The 1920s was a time of change and revolution, especially in the United States. The post-war decade began with the prohibition of alcohol and women finally being given the right to vote, a right that had been granted to women over the age of 30 two years earlier in England (the right to vote was finally granted to all women aged 21 and over in 1928). It is now a well-known fact that the act of prohibition didn’t stop people drinking alcohol; in fact it simply gave rise to organised crime. The United States was littered with seedy nightclubs and speakeasies run by questionable types that would offer alcohol on the sly. These establishments became a huge part of culture throughout the 1920s, especially for the younger crowd. Along with these clubs came the new and hip sound of Jazz music; coupled with a burgeoning fashion scene and rapid economic growth, the decade grew into what we refer to now as the Roaring Twenties.

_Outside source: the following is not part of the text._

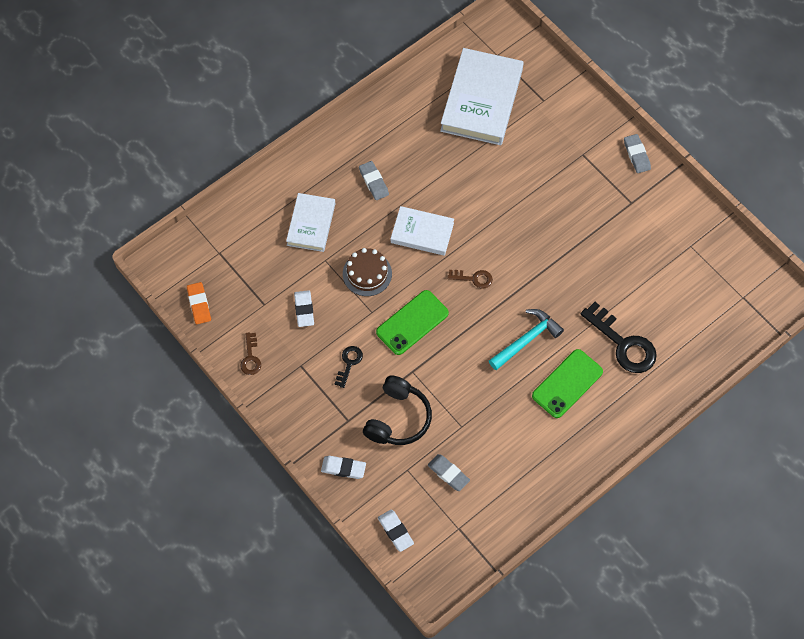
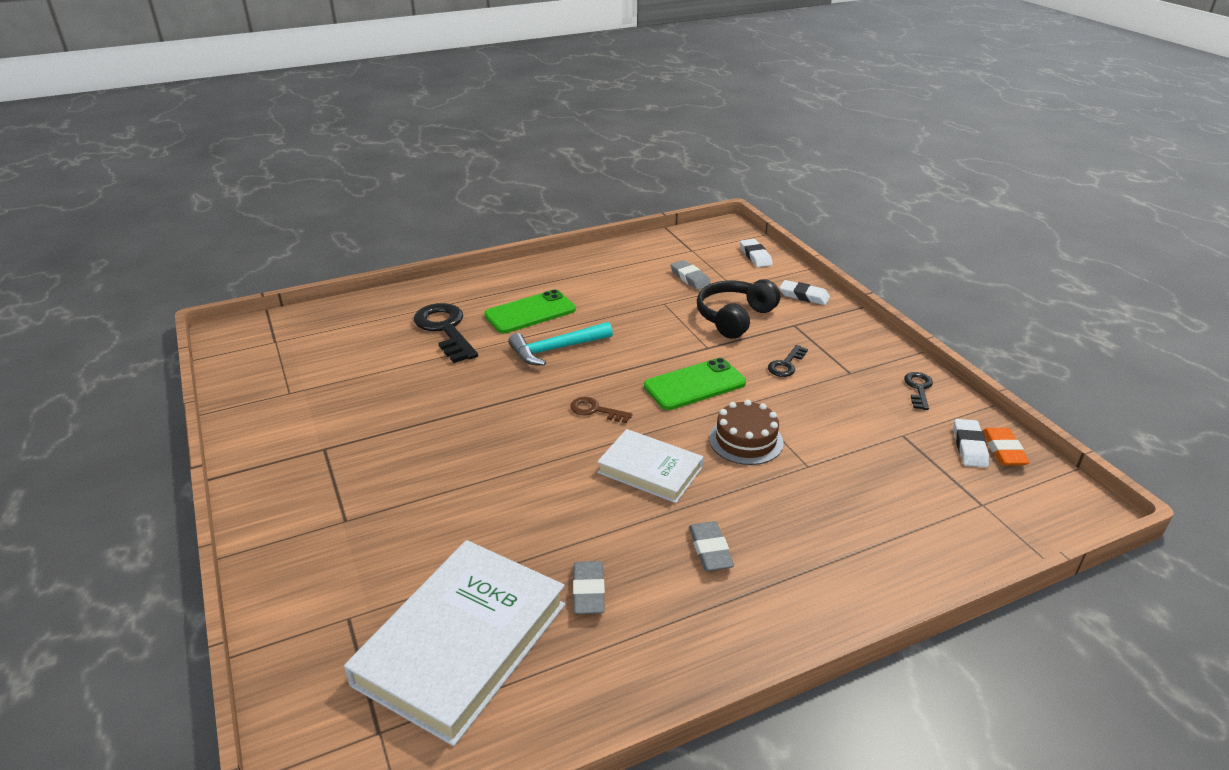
camera: 165 degrees left, 30 degrees down
brown key [240,333,261,375] -> black key [904,372,933,410]
white book [286,193,335,252] -> none
white eraser [294,290,314,327] -> white eraser moved to [954,419,989,468]
grey eraser [624,134,651,173] -> grey eraser moved to [573,561,605,614]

The movement of women’s fashion throughout the 1920s was towards dropping the often restrictive and punishing corsets and petticoats of past centuries in favour of a comfortable fashion; a trend that would change not only fashion, but also the way women were perceived in culture. The first major clothing revolution that Coco Chanel would mastermind could be referred to as ‘La Garconne’, which is French for ‘Boyish’. This would be used to describe what is known in America as the ‘Flapper’ fashion movement, a style that would come to define the look of the period. During the mid-1920s Coco unveiled one of her most enduring fashion contributions: the little black dress. Being responsible for some of these wildly successful fashion revolutions would be enough of a résumé to keep the Chanel name in the history books, but Coco was never one to rest on her laurels.